▶ [Data provided]:
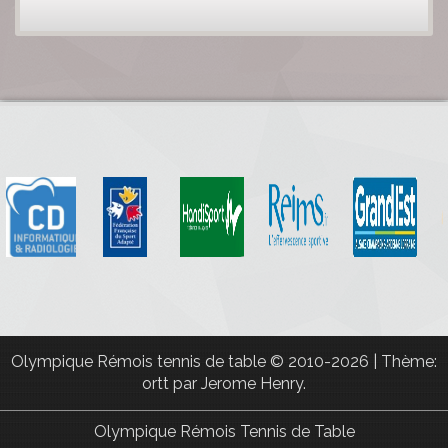
Olympique Rémois tennis de table
© 2010-2026
|
Thème:
ortt par
Jerome Henry
.
Olympique Rémois Tennis de Table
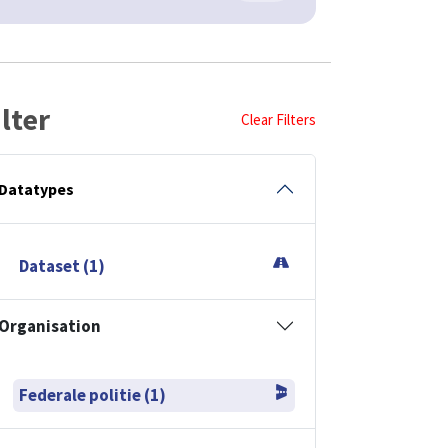
ilter
Clear Filters
Datatypes
Dataset (1)
Organisation
Federale politie (1)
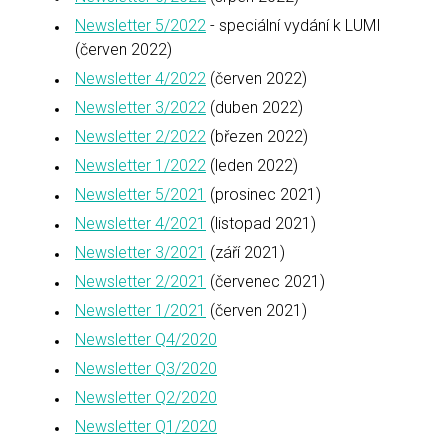
Newsletter 5/2022
- speciální vydání k LUMI
(červen 2022)
Newsletter 4/2022
(červen 2022)
Newsletter 3/2022
(duben 2022)
Newsletter 2/2022
(březen 2022)
Newsletter 1/2022
(leden 2022)
Newsletter 5/2021
(prosinec 2021)
Newsletter 4/2021
(listopad 2021)
Newsletter 3/2021
(září 2021)
Newsletter 2/2021
(červenec 2021)
Newsletter 1/2021
(červen 2021)
Newsletter Q4/2020
Newsletter Q3/2020
Newsletter Q2/2020
Newsletter Q1/2020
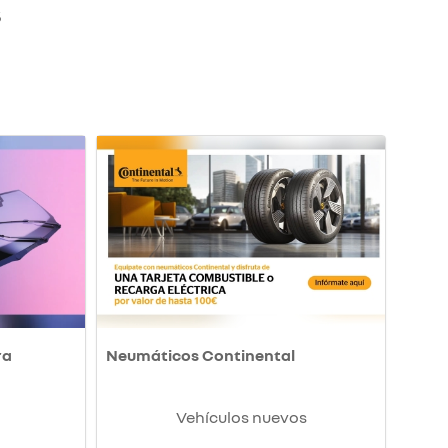
S
ra
Neumáticos Continental
Vehículos nuevos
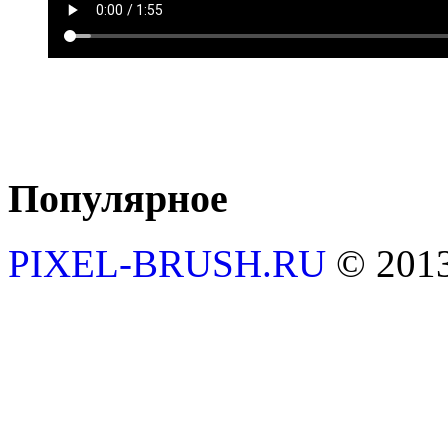
Популярное
PIXEL-BRUSH.RU
© 201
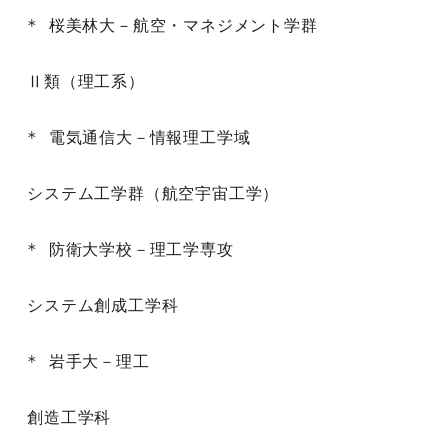
* 桜美林大－航空・マネジメント学群

Ⅱ類（理工系）

* 電気通信大－情報理工学域

システム工学群（航空宇宙工学）

* 防衛大学校－理工学専攻

システム創成工学科

* 岩手大－理工

創造工学科
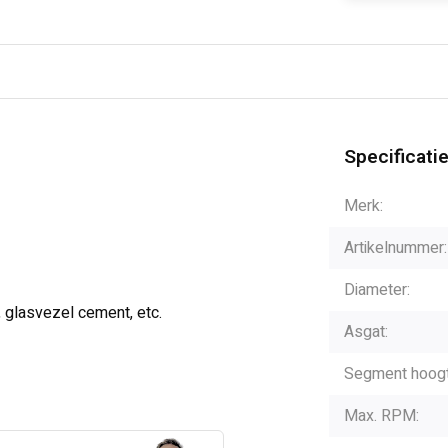
Specificati
Merk:
Artikelnummer:
Diameter:
t, glasvezel cement, etc.
Asgat:
Segment hoogt
Max. RPM:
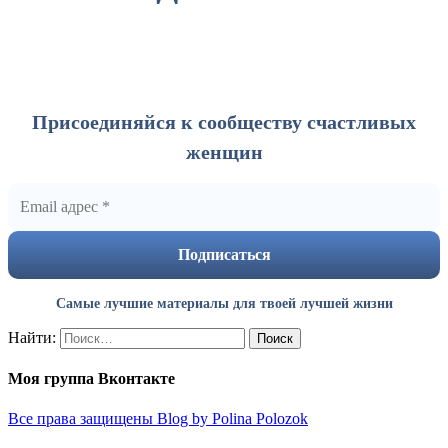
Присоединяйся к сообществу счастливых
женщин
Самые лучшие материалы для твоей лучшей жизни
Найти:
Моя группа Вконтакте
Все права защищены Blog by Polina Polozok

▶ [Aim of the task]: Please set down the records exactly, and keep every image out of the copy.

▶ [Answer below]:
Olympique Rémois tennis de table
© 2010-2026
|
Thème:
ortt par
Jerome Henry
.
Olympique Rémois Tennis de Table
ilter
Clear Filters
Datatypes
Dataset (1)
Organisation
Federale politie (1)
Newsletter 5/2022
- speciální vydání k LUMI
(červen 2022)
Newsletter 4/2022
(červen 2022)
Newsletter 3/2022
(duben 2022)
Newsletter 2/2022
(březen 2022)
Newsletter 1/2022
(leden 2022)
Newsletter 5/2021
(prosinec 2021)
Newsletter 4/2021
(listopad 2021)
Newsletter 3/2021
(září 2021)
Newsletter 2/2021
(červenec 2021)
Newsletter 1/2021
(červen 2021)
Newsletter Q4/2020
Newsletter Q3/2020
Newsletter Q2/2020
Newsletter Q1/2020
S
ra
Neumáticos Continental
Vehículos nuevos
Популярное
PIXEL-BRUSH.RU
© 201
* 桜美林大－航空・マネジメント学群

Ⅱ類（理工系）

* 電気通信大－情報理工学域

システム工学群（航空宇宙工学）

* 防衛大学校－理工学専攻

システム創成工学科

* 岩手大－理工

創造工学科
Specificati
Merk:
Artikelnummer:
Diameter:
t, glasvezel cement, etc.
Asgat:
Segment hoogt
Max. RPM:
Присоединяйся к сообществу счастливых
женщин
Самые лучшие материалы для твоей лучшей жизни
Найти:
Моя группа Вконтакте
Все права защищены Blog by Polina Polozok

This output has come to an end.